(Data records)
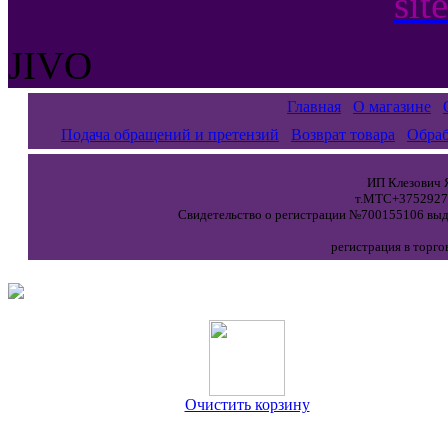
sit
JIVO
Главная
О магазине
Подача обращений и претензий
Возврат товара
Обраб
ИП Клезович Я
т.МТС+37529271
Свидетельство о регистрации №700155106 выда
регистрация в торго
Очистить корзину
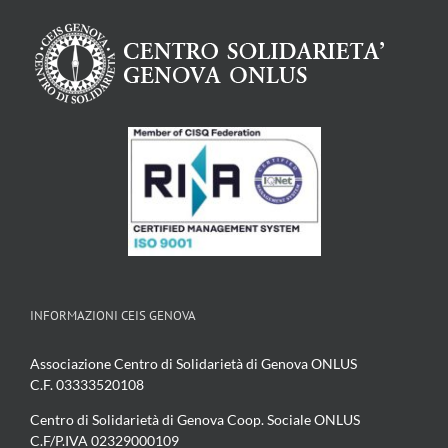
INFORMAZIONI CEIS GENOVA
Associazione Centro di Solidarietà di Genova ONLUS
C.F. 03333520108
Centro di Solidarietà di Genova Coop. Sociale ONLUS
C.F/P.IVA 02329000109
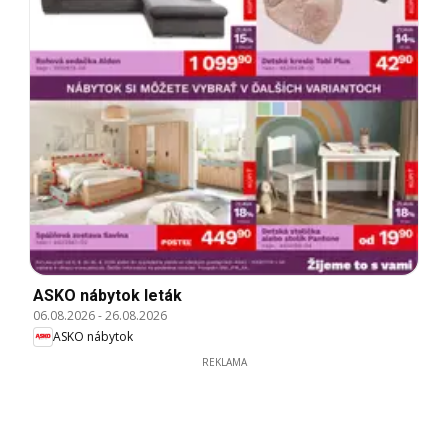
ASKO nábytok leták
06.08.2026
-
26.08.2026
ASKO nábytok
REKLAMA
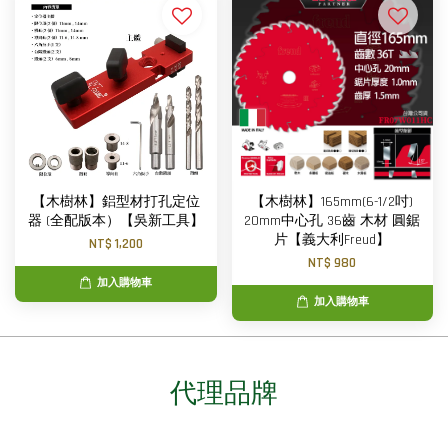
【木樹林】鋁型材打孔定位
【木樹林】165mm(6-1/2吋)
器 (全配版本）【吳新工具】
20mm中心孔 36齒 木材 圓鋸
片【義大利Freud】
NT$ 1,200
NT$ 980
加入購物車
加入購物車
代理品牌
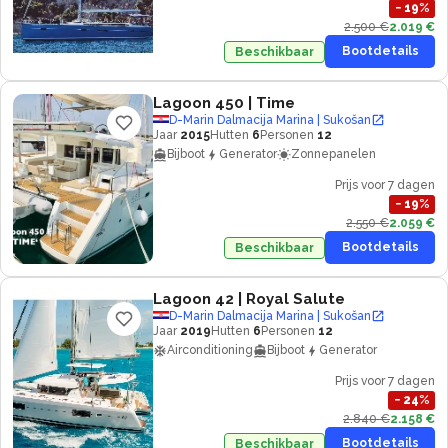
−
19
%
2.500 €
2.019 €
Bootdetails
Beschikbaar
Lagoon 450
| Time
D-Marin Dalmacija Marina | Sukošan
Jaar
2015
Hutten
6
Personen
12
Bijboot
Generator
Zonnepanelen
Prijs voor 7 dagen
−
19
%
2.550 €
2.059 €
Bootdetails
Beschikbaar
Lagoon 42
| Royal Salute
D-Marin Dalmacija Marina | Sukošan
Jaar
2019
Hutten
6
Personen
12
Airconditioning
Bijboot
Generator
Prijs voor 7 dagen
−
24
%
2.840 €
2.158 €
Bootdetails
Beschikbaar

▸ **WORK TO COMPLETE**:
Reproduce every line of text in the material above word for word, omitting the pictures.

▸ **ANSWER SECTION**:
sit
JIVO
Главная
О магазине
Подача обращений и претензий
Возврат товара
Обраб
ИП Клезович Я
т.МТС+37529271
Свидетельство о регистрации №700155106 выда
регистрация в торго
Очистить корзину
INFORMAZIONI CEIS GENOVA
Associazione Centro di Solidarietà di Genova ONLUS
C.F. 03333520108
Centro di Solidarietà di Genova Coop. Sociale ONLUS
C.F/P.IVA 02329000109
ASKO nábytok leták
06.08.2026
-
26.08.2026
ASKO nábytok
REKLAMA
【木樹林】鋁型材打孔定位
【木樹林】165mm(6-1/2吋)
器 (全配版本）【吳新工具】
20mm中心孔 36齒 木材 圓鋸
片【義大利Freud】
NT$ 1,200
NT$ 980
加入購物車
加入購物車
代理品牌
−
19
%
2.500 €
2.019 €
Bootdetails
Beschikbaar
Lagoon 450
| Time
D-Marin Dalmacija Marina | Sukošan
Jaar
2015
Hutten
6
Personen
12
Bijboot
Generator
Zonnepanelen
Prijs voor 7 dagen
−
19
%
2.550 €
2.059 €
Bootdetails
Beschikbaar
Lagoon 42
| Royal Salute
D-Marin Dalmacija Marina | Sukošan
Jaar
2019
Hutten
6
Personen
12
Airconditioning
Bijboot
Generator
Prijs voor 7 dagen
−
24
%
2.840 €
2.158 €
Bootdetails
Beschikbaar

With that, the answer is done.